— Start of TEXT BLOCK —
My question is: is the api-metadata daemon required to run at all or is nova-api managing everything? And is any daemon supposed to listen to 169.254.169.254? Or does that address in the client log indicate that some configuration (pointing to the right server) is missing?

Update:
Cloud-init works as expected now. All the time I was wandering why it was not executed at boot time of the created instance. The required services (cloud-init-local, cloud-init, cloud-config, cloud-final) were not enabled in the image I used for the VMs. So I enabled them, made a snapshot of the VM and used that as a new image, now cloud-init is executed during boot time. I just have one limitation here, this only works if I use config-drive to receive meta-data and user-data. If I don’t use config-drive, I get the error messages in /var/log/messages and in /var/log/cloud-init-output.log:

Calling 'http://169.254.169.254/2009-04-04/meta-data/instance-id' failed [12/120s]: request error [HTTPConnectionPool(host='169.254.169.254', port=80): Max retries exceeded with url: /2009-04-04/meta-data/instance-id (Caused by <class 'socket.error'>: [Errno 111] Connection refused)]

So I still can’t reach the metadata without config-drive. This refers to the post here. It would be great if someone could tell me, what I’m missing. Is my cloud misconfigured? Is it a bug?

Regards,
Eugen
— End of TEXT BLOCK —
— Start of DATA SHOWN —
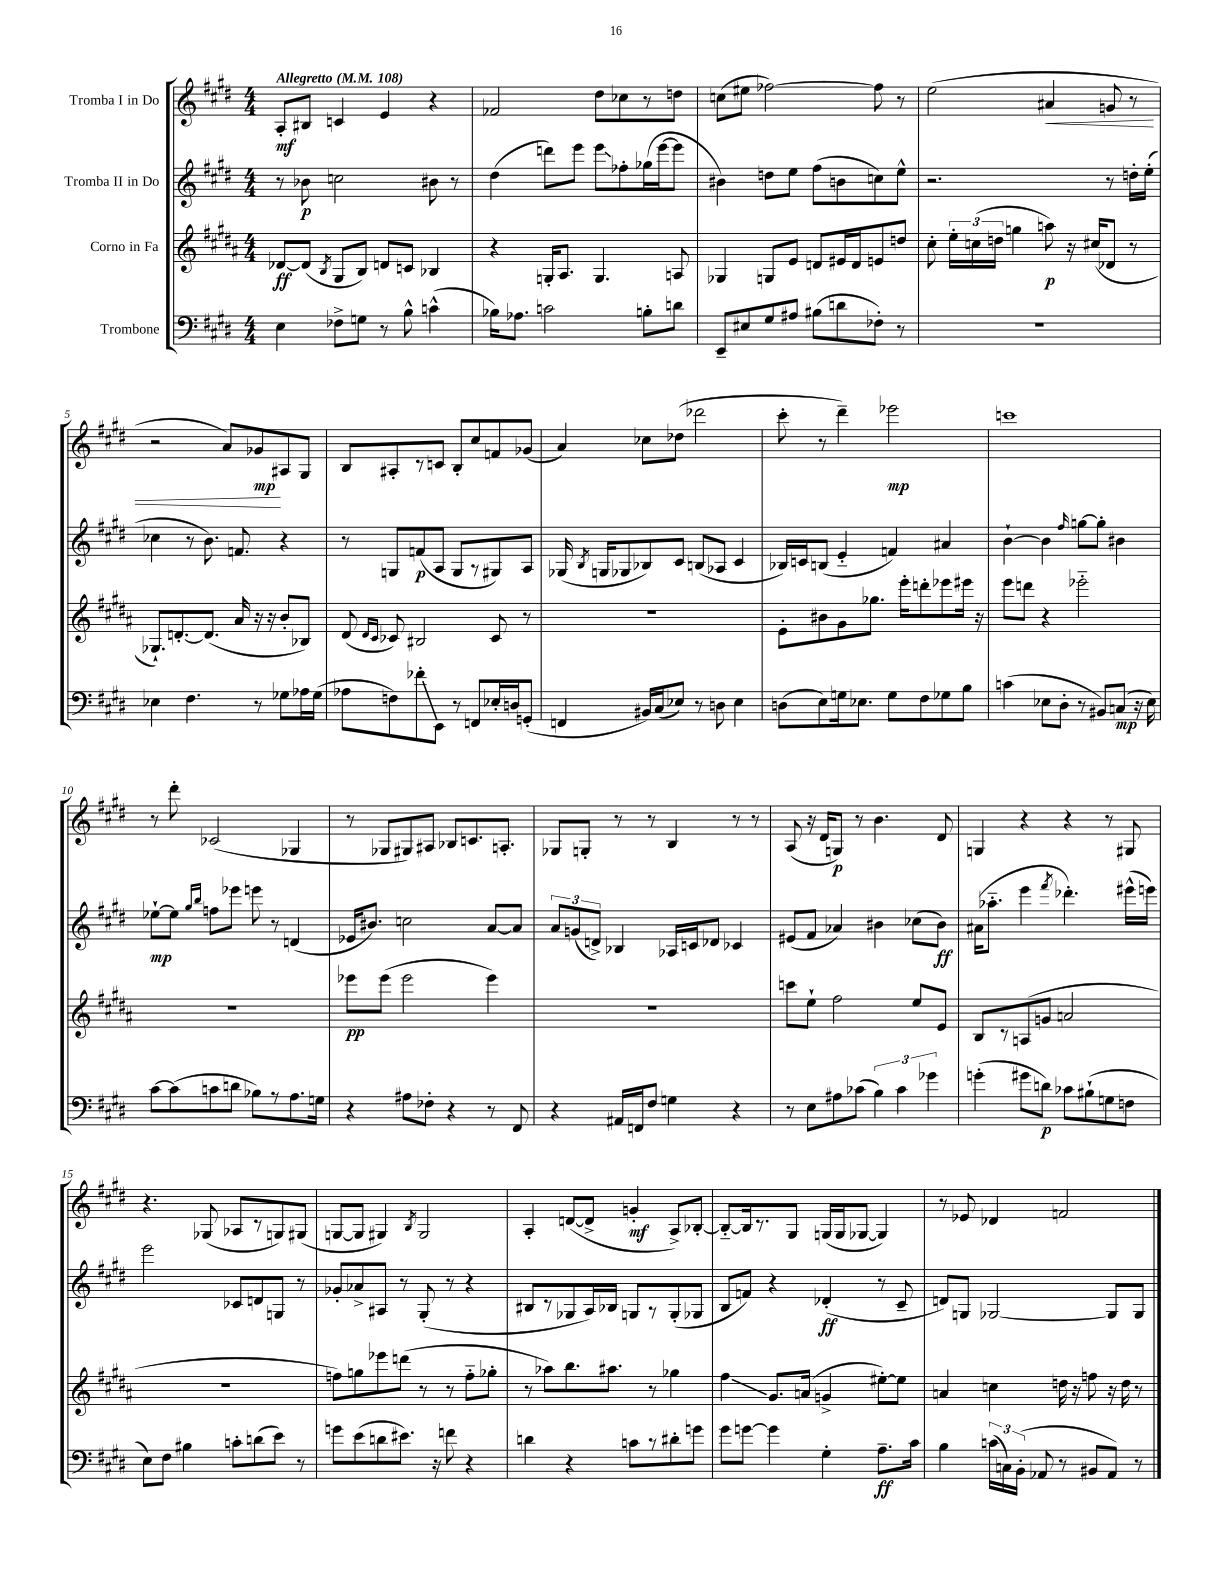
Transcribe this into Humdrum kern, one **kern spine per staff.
— End of DATA SHOWN —
> WHAT YOU NEED TO DO:
1) In the cloud-init post, which services had not been enabled in the image used for the VMs?
2) Extract the part of the cloud-init post starting at "So I still can’t" and ending at "Is it a bug?".

> SOLUTIONS TO THE EXERCISE:
1) cloud-init-local, cloud-init, cloud-config, and cloud-final

2)
So I still can’t reach the metadata without config-drive. This refers to the post here. It would be great if someone could tell me, what I’m missing. Is my cloud misconfigured? Is it a bug?